▸ Using the information:
(A) Please reproduce the size exclusion chromatography passage between "Components of size" and "of protein biomolecules.", inclusive, substituting "bed density" for "packing density".
(B) Answer these questions from the size exclusion chromatography passage, one per line:
(i) Roughly what share of the total column volume does the void volume make up?
(ii) What is cross-linked to make Sephadex?
(iii) How is the protein sample eluted, given that the buffer composition stays constant?

Theory

Purification by size exclusion chromatography

In order to separate the protein mixture by size exclusion chromatography, the resin is packed into a column to form a packed bed. The resin consists of a porous matrix of chemically and physically stable spherical particles that exhibit inertness and minimize the adsorption of biomolecules. The column is equilibrated with a buffer which fills the pores of the matrix and the space in between the particles. The liquid inside the pores(stationary phase), is in equilibrium with the liquid (buffer or mobile phase) outside the particles. The protein sample is eluted isocratically as the buffer composition remains constant throughout the experiment. After sample application, the separation takes place as one column volume of buffer (equivalent to the volume of the packed bed) passes through the column. Protein molecules that are larger in size than the largest pores in the matrix cannot enter the pores and are eluted in the void volume as they pass directly through the column. The void volume is approximately equal to 30% of the total column volume. Protein molecules that can partially access the pores elute from the column in order of decreasing size. Small molecules of salts that have entered the pores usually elute right before one column volume of buffer has passed through the column.

Components of size exclusion chromatography column

Effective separation of the protein sample through the size exclusion chromatography column depends on a number of factors such as particle size, flow rate, packing density, and porosity of the column media. In order to optimize all these parameters, certain size exclusion chromatography media has been developed such as

1. Sephadex : Sephadex is made by cross-linking dextran. It was one of the earliest size exclusion chromatography media developed and is used for desalting and buffer exchange of protein biomolecules.

(Stored entries)
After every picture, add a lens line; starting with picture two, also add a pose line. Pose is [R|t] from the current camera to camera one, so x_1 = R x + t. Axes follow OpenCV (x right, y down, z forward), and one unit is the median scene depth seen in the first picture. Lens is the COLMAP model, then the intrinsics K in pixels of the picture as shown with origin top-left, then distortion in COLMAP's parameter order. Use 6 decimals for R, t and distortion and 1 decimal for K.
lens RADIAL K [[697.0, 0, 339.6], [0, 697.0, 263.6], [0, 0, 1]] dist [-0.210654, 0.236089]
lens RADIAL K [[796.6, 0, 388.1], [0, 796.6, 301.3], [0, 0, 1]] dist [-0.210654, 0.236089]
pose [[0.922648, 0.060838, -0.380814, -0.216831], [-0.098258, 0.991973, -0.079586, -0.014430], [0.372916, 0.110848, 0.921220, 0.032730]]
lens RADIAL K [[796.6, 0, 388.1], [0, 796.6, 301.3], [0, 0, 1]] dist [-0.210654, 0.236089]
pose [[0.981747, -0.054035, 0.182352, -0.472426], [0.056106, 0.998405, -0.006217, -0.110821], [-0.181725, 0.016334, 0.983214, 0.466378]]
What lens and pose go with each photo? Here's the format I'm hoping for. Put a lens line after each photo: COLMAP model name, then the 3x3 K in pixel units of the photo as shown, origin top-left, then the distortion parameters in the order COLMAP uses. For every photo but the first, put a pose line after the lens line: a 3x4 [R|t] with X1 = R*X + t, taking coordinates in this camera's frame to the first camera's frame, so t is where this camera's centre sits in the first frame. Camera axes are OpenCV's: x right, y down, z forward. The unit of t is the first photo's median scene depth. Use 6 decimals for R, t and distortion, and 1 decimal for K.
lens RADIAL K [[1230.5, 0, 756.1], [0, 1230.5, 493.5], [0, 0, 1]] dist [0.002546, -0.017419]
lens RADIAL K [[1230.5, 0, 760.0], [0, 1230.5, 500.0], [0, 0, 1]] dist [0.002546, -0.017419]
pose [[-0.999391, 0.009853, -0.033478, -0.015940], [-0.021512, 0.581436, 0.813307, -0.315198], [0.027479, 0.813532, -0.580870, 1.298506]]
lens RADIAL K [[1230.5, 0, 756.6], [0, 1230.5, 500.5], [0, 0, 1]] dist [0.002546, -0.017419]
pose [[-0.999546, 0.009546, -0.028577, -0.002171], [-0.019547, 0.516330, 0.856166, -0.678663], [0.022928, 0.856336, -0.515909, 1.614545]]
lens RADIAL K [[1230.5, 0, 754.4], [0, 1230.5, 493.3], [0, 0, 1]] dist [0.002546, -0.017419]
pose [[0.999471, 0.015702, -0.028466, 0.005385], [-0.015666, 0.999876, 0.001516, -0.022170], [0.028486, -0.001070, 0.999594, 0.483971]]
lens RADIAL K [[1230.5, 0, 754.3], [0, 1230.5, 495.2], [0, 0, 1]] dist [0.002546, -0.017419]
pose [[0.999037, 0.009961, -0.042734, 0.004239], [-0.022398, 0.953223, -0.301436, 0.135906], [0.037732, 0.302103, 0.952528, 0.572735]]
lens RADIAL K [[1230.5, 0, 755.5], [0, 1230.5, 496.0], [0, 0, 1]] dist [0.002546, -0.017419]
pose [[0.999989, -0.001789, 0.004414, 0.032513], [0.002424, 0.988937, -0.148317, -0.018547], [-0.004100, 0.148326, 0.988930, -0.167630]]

▸ Results:
(A)
Components of size exclusion chromatography column

Effective separation of the protein sample through the size exclusion chromatography column depends on a number of factors such as particle size, flow rate, bed density, and porosity of the column media. In order to optimize all these parameters, certain size exclusion chromatography media has been developed such as

1. Sephadex : Sephadex is made by cross-linking dextran. It was one of the earliest size exclusion chromatography media developed and is used for desalting and buffer exchange of protein biomolecules.

(B)
(i) About 30%
(ii) Dextran
(iii) Isocratically